● **Document**:
# Patent: Dual internal teleconverter telephoto lens.



## Canon Rumors Guy (May 13, 2019)

> Is this the next evolution of the Canon EF 200-400mm f/4L IS USM 1.4x? Here is a patent showing a dual teleconverter Canon telephoto prime, an EF 400mm f/5.6.
> What’s cool about the dual teleconverters, is one is a focal length reducer, so you get the EF 400mm f/5.6 and the built-in focal length reducer converter brings the lens to an EF 300mm f/4, or at the other end, a 560mm f/8 lens.
> There has long been a desire for a replacement to the classic Canon EF 400mm f/5.6L, even if Canon just added image stabilization, but this is definitely a unique direction to take the lens on Canon’s part.
> *Japan Patent Application 2019-70689 summary:*
> ...



Continue reading...


----------



## mb66energy (May 13, 2019)

Would be a funny being! But after taking some time to look at it: A very interesting idea if you look how well the converters work with different lenses - two integrated (in terms of optical design) integrated adapters might be a three-focal-length lens with the excellent IQ of the best primes ... in one package.


----------



## [email protected] (May 13, 2019)

Good innovation Canon and despite any Sony Home bouys tell themselves Canon nor Nikon are finished in the photography business


----------



## snoke (May 13, 2019)

What T-stops for lens?


----------



## snoke (May 13, 2019)

This first patent lens.
Second patent lens:

500/f4
700/f5.6
360/f2.8


----------



## DragosP (May 13, 2019)

What I would like to see, is something similar to *Nikon 500mm f/5.6E PF*....


----------



## awair (May 13, 2019)

I would have “settled” for a 400/2.8 with 1.4x builtin, as a replacement for my 400 mk II. The 200-400 is too slow for some of the events I cover.

If a reducer could be added, enabling 280(?) f/2, that would be absolutely mind-blowing!

$20k or thereabouts, but worth every penny...


----------



## 3serious (May 13, 2019)

This multi-converter lens is cool and all, but I'd much rather see something like a sub-$10k 600mm f/5.6 for us enthusiast mortals who live down here on Earth, and don't want a zoom sigma 150-600 f/6.3


----------



## AlanF (May 13, 2019)

3serious said:


> This multi-converter lens is cool and all, but I'd much rather see something like a sub-$10k 600mm f/5.6 for us enthusiast mortals who live down here on Earth, and don't want a zoom sigma 150-600 f/6.3


A sub $4k 500mm f/5.6 would be my preferred choice for two reasons. First, weight and secondly wider field of view, and 500mm would help keep the price down.


----------



## unfocused (May 13, 2019)

Not sure I get the point of this lens. Same focal length and aperture as the 100-400 which takes a 1.4 converter very nicely. I suppose a fixed focal length and matched teleconverter might be marginally sharper, but not sure it would be visibly sharper in real world use. Such a lens might be lighter than the zoom, but it would also be longer. Too long to fit in my camera bag. It would make more sense if this were an R lens. Shorter, lighter, maybe faster focus and something different to excite people.

● **Recorded information**:

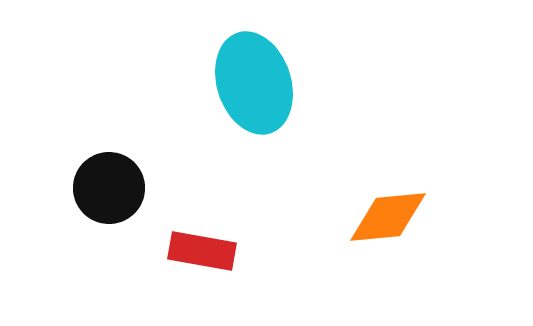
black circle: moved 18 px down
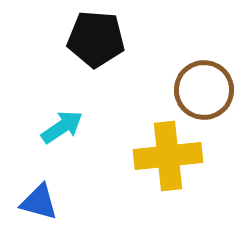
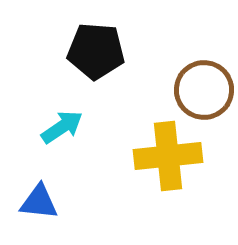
black pentagon: moved 12 px down
blue triangle: rotated 9 degrees counterclockwise
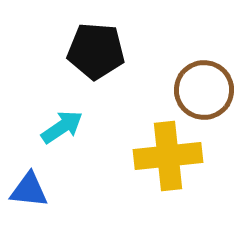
blue triangle: moved 10 px left, 12 px up
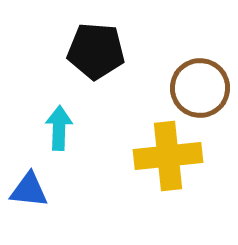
brown circle: moved 4 px left, 2 px up
cyan arrow: moved 3 px left, 1 px down; rotated 54 degrees counterclockwise
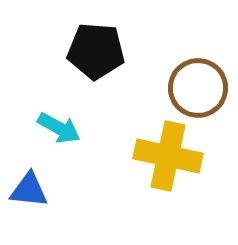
brown circle: moved 2 px left
cyan arrow: rotated 117 degrees clockwise
yellow cross: rotated 18 degrees clockwise
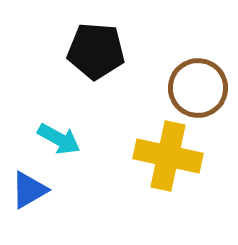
cyan arrow: moved 11 px down
blue triangle: rotated 36 degrees counterclockwise
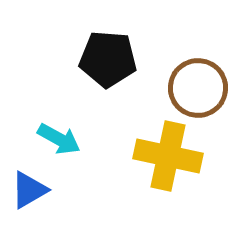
black pentagon: moved 12 px right, 8 px down
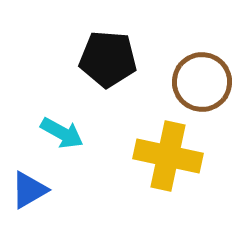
brown circle: moved 4 px right, 6 px up
cyan arrow: moved 3 px right, 6 px up
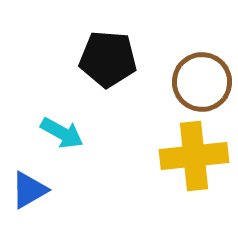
yellow cross: moved 26 px right; rotated 18 degrees counterclockwise
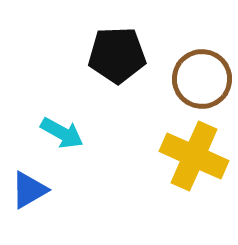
black pentagon: moved 9 px right, 4 px up; rotated 6 degrees counterclockwise
brown circle: moved 3 px up
yellow cross: rotated 30 degrees clockwise
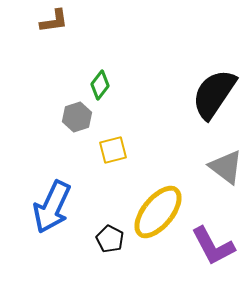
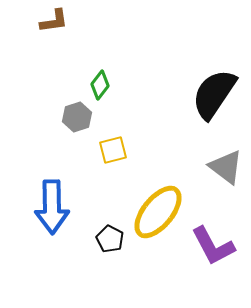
blue arrow: rotated 26 degrees counterclockwise
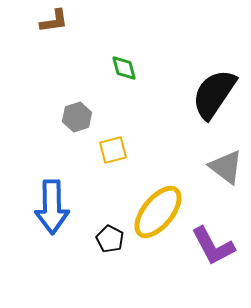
green diamond: moved 24 px right, 17 px up; rotated 52 degrees counterclockwise
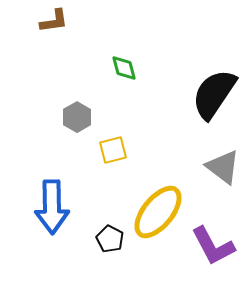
gray hexagon: rotated 12 degrees counterclockwise
gray triangle: moved 3 px left
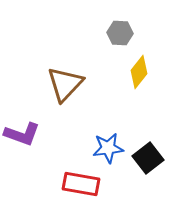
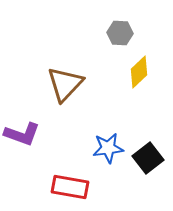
yellow diamond: rotated 8 degrees clockwise
red rectangle: moved 11 px left, 3 px down
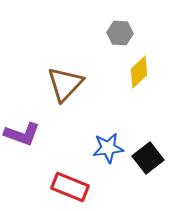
red rectangle: rotated 12 degrees clockwise
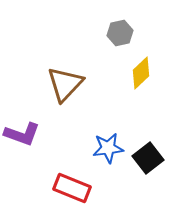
gray hexagon: rotated 15 degrees counterclockwise
yellow diamond: moved 2 px right, 1 px down
red rectangle: moved 2 px right, 1 px down
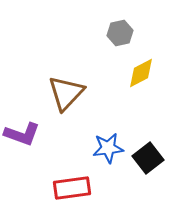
yellow diamond: rotated 16 degrees clockwise
brown triangle: moved 1 px right, 9 px down
red rectangle: rotated 30 degrees counterclockwise
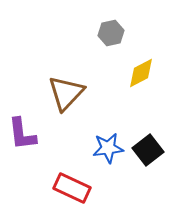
gray hexagon: moved 9 px left
purple L-shape: rotated 63 degrees clockwise
black square: moved 8 px up
red rectangle: rotated 33 degrees clockwise
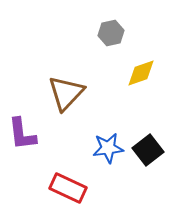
yellow diamond: rotated 8 degrees clockwise
red rectangle: moved 4 px left
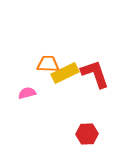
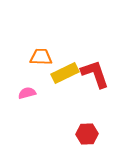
orange trapezoid: moved 7 px left, 7 px up
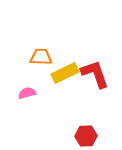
red hexagon: moved 1 px left, 2 px down
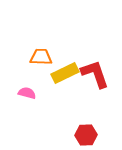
pink semicircle: rotated 30 degrees clockwise
red hexagon: moved 1 px up
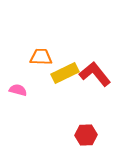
red L-shape: rotated 20 degrees counterclockwise
pink semicircle: moved 9 px left, 3 px up
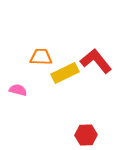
red L-shape: moved 1 px right, 13 px up
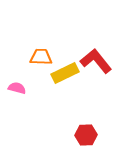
pink semicircle: moved 1 px left, 2 px up
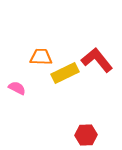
red L-shape: moved 1 px right, 1 px up
pink semicircle: rotated 12 degrees clockwise
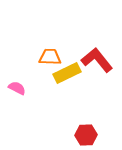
orange trapezoid: moved 9 px right
yellow rectangle: moved 2 px right
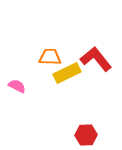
red L-shape: moved 1 px left, 1 px up
pink semicircle: moved 2 px up
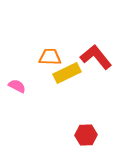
red L-shape: moved 2 px up
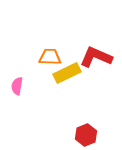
red L-shape: rotated 28 degrees counterclockwise
pink semicircle: rotated 108 degrees counterclockwise
red hexagon: rotated 20 degrees counterclockwise
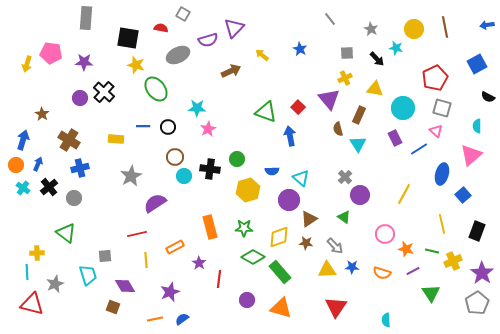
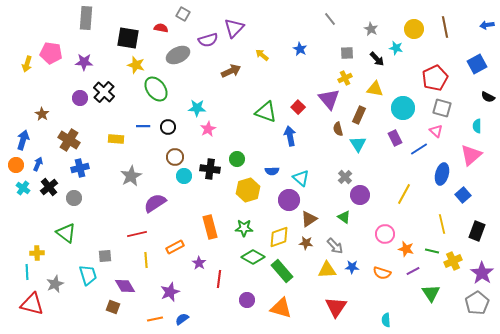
green rectangle at (280, 272): moved 2 px right, 1 px up
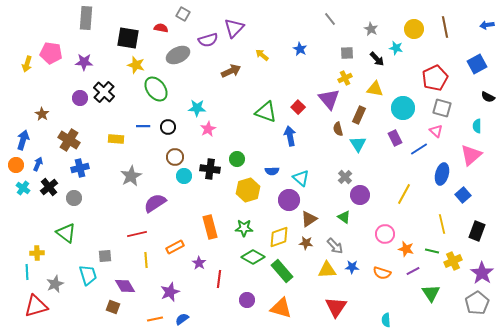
red triangle at (32, 304): moved 4 px right, 2 px down; rotated 30 degrees counterclockwise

● **Exercise task**: Reproduce everything from "Continue reading..." down to "in one package." in the lens patent thread above.

● **Solution to this task**:
Continue reading...


----------



## mb66energy (May 13, 2019)

Would be a funny being! But after taking some time to look at it: A very interesting idea if you look how well the converters work with different lenses - two integrated (in terms of optical design) integrated adapters might be a three-focal-length lens with the excellent IQ of the best primes ... in one package.